▶ Your instructions
Copy out, word for word, the text lines from every one of the records below. Leave the pictures out of your answer.
(Dataset content Opens)
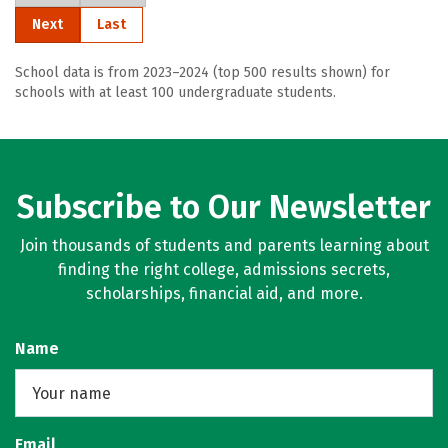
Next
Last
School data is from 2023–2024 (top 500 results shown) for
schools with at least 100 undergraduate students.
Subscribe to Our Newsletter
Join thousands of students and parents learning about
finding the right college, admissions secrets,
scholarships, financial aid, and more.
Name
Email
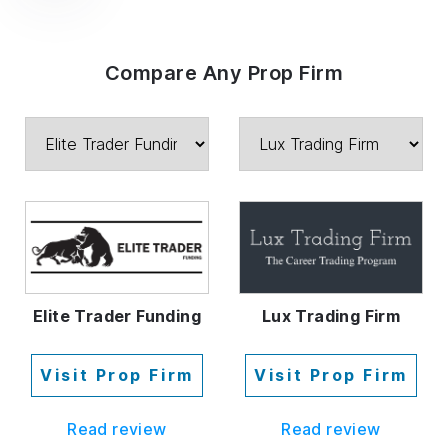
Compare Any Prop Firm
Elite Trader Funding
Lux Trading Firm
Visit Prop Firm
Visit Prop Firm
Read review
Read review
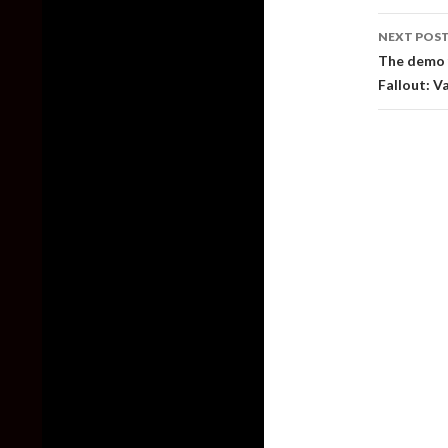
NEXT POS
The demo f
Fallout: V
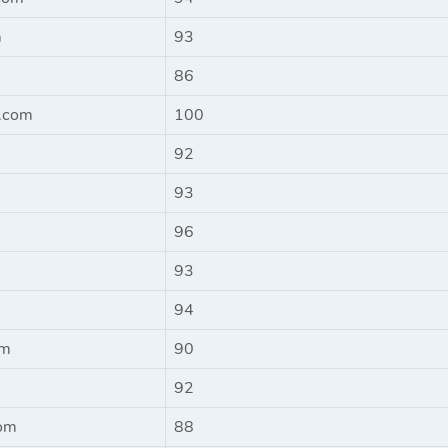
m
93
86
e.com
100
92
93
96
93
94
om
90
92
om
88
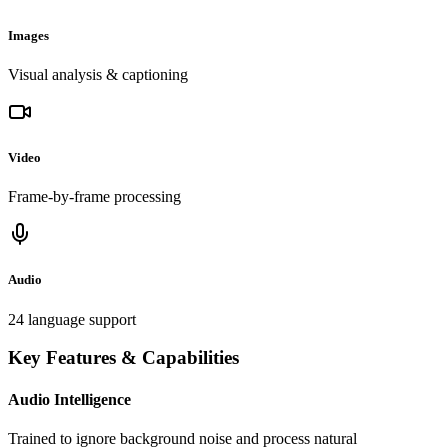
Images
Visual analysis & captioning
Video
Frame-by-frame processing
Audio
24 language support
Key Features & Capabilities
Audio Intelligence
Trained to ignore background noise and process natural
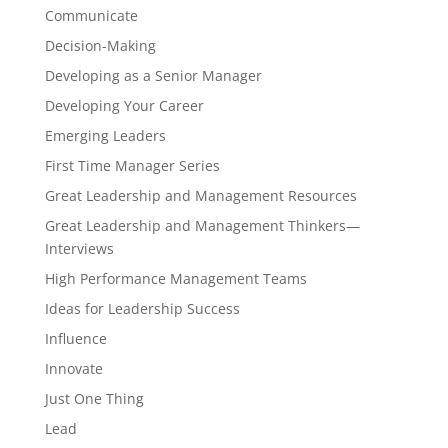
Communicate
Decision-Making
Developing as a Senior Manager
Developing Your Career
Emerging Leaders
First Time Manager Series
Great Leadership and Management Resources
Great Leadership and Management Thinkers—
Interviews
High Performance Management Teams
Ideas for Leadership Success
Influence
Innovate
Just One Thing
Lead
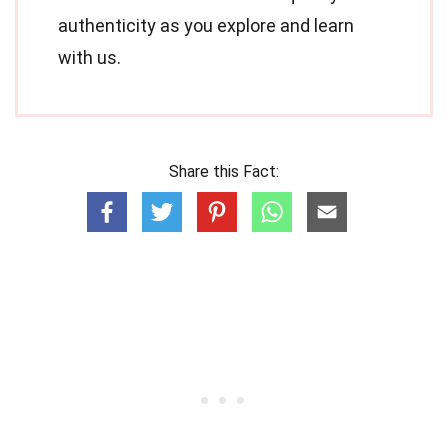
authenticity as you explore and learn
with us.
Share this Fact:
(Dataset content Closes)
▶ Written answer
Next
Last
School data is from 2023–2024 (top 500 results shown) for
schools with at least 100 undergraduate students.
Subscribe to Our Newsletter
Join thousands of students and parents learning about
finding the right college, admissions secrets,
scholarships, financial aid, and more.
Name
Email
Compare Any Prop Firm
Elite Trader Funding
Lux Trading Firm
Visit Prop Firm
Visit Prop Firm
Read review
Read review
NEXT POS
The demo f
Fallout: V
m
93
86
e.com
100
92
93
96
93
94
om
90
92
om
88
Images
Visual analysis & captioning
Video
Frame-by-frame processing
Audio
24 language support
Key Features & Capabilities
Audio Intelligence
Trained to ignore background noise and process natural
Communicate
Decision-Making
Developing as a Senior Manager
Developing Your Career
Emerging Leaders
First Time Manager Series
Great Leadership and Management Resources
Great Leadership and Management Thinkers—
Interviews
High Performance Management Teams
Ideas for Leadership Success
Influence
Innovate
Just One Thing
Lead
authenticity as you explore and learn
with us.
Share this Fact:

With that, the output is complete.